Day 261: On Being a Mentor
One of the many hats I wear as a PhD candidate is my mentor hat. It’s probably one of my favorite jobs and I get to work with some truly brilliant people from all types of backgrounds. I’ve had the chance to mentor a small handful of people and I always look forward to learning from them and through our interactions, in that sense, it’s a mutually beneficial relationship.
While doing the last year of my undergrad degree I got my first chance to mentor another student. They had just started their undergrad program, so it was more about teaching them how the university worked than anything about the lab itself. The lab I worked in was just starting out, I was the first student, and I managed basically everything for the lab from the website to ordering the equipment and supplies. I mention this because there were very few projects at the time, so we had to make a project. Overall it was a good experience, but I was just as new at being a mentor as they were at being a mentee.
It was a learning experience for me and as time went on I like to think I’ve gotten better at it. I would go on to mentoring six more students in that lab over the course of the two years I was there. Engineering has a problem with being a male dominated field, this is intentional unfortunately. I’m doing my best to make sure that isn’t the case, I try to help plug the “leaky pipeline.” Overwhelmingly I get to work with early career engineering students who happen to be women. I’ve also come across some very interesting problems along the way with how they are treated. Not always, but when it happens it’s still just as shocking to me as the first time it happened.
These days I give a little speech about it. I don’t have a lot of power in those situations, but I will fight for you to the detriment of my career if needed. Unfortunately, I’m yet another guy in engineering and there is only so much you can relate. I do my best being a mentor so that they will hopefully go on to mentor others. It’s important for people coming into the program to see women making it in engineering despite all the traps and pitfalls setup for them to fail along the way.
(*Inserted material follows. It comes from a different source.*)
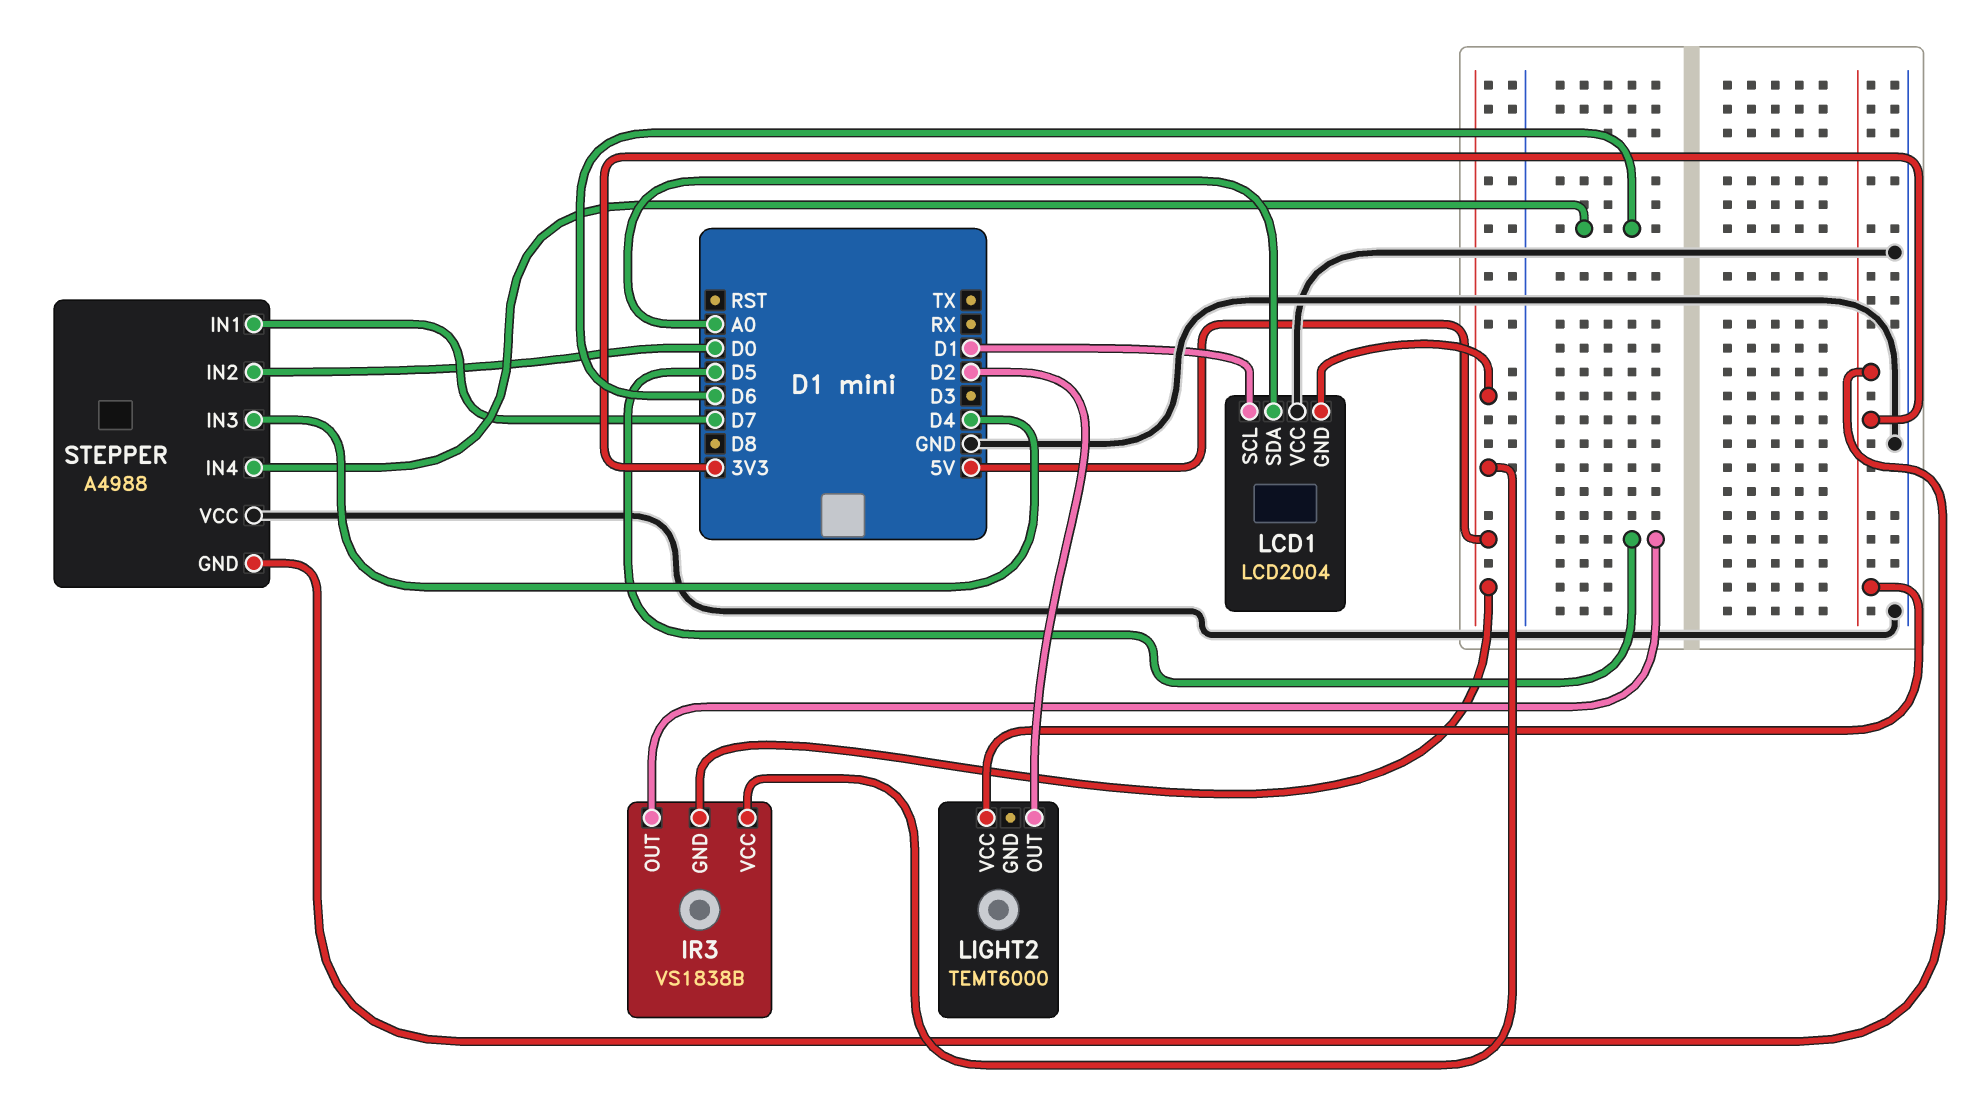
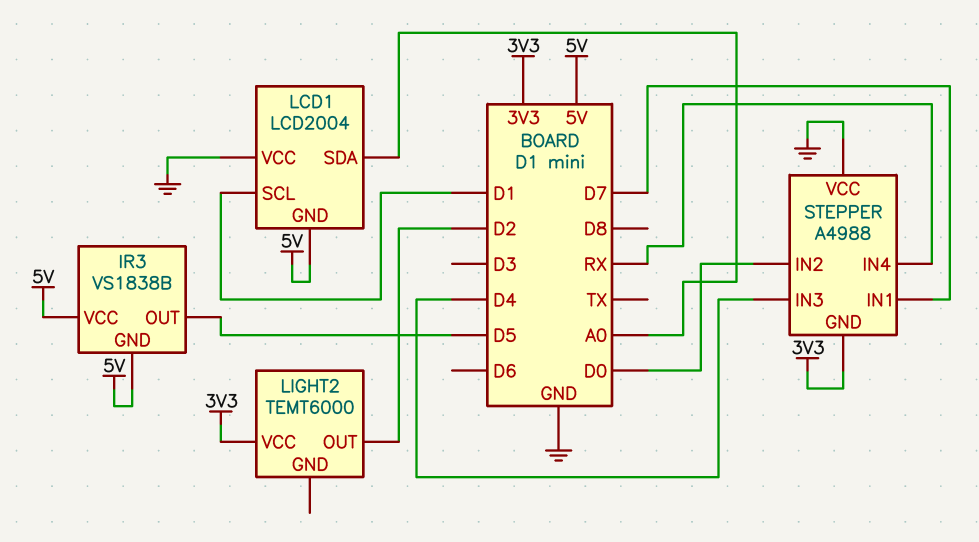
STEPPER pin IN4: D6 -> RX

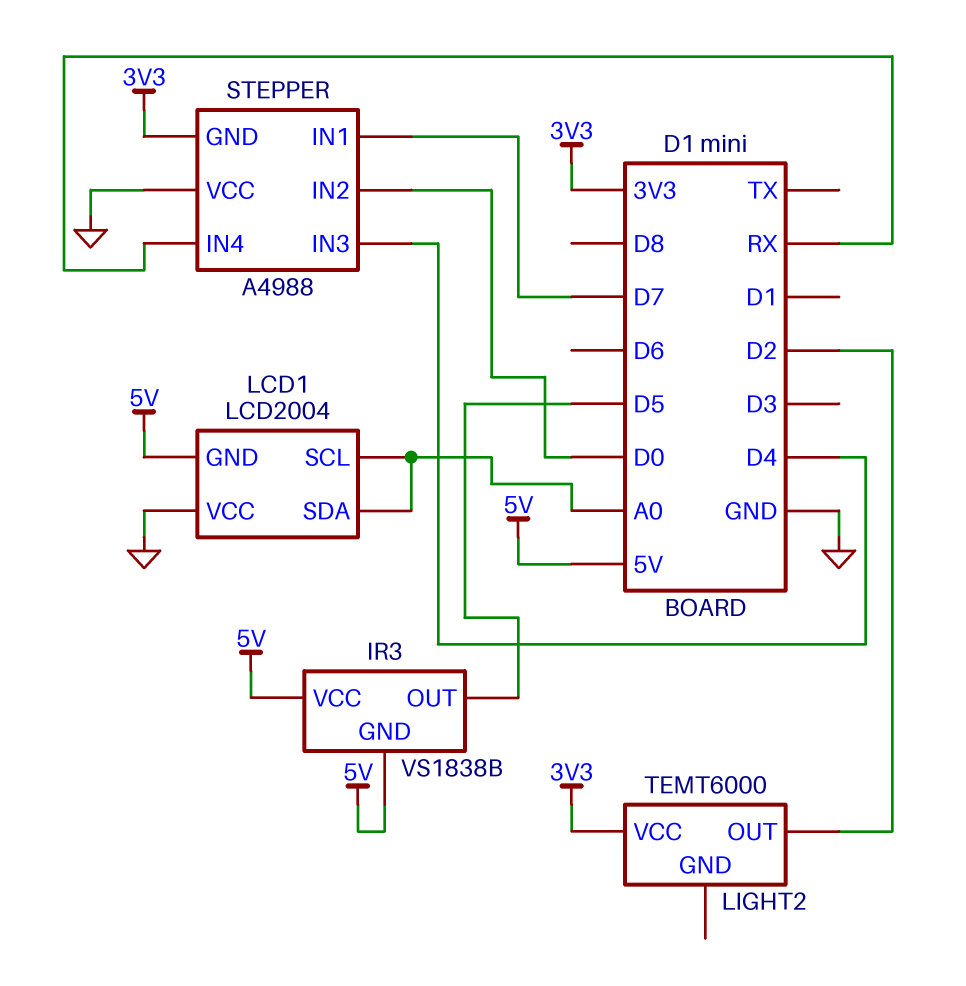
LCD1 pin SCL: D1 -> A0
I like to think I’m helping. I want all the people I mentor to have a great experience. Since I started my PhD, I’ve had the chance to mentor three undergrad students very closely. These days I’m only mentoring one person, which is nice since I can focus on helping that person exclusively. Balancing multiple students isn’t too tough, but it’s nice to have an open schedule. One of my favorite things about mentoring is that they are usually just so excited to be there in the lab and doing something new and hands on. It makes me more excited about the work I do and reminds me that I am allowed to be excited too.
I cannot gush too much about my current student, since she reads my blog (hi K!), but she is very talented and I’m lucky to get to work with her. To be perfectly frank, I’m lucky to get to be working with all the students I’ve mentored over the years. I’ve learned so much from each of them, I couldn’t list it all here. I don’t really want to go into academia when I finish my degree, I would rather keep up with my super small startup business and make really cool prosthetics full time, maybe expand and help more people. I’m not doing this to make money, just to make a living and to help people. Unfortunately, if I went that route, I would really miss being a mentor.
Luckily in my case I have three more years before I finish my degree (two if I go with the schedule my PI offered). So, I still have some time to think about it.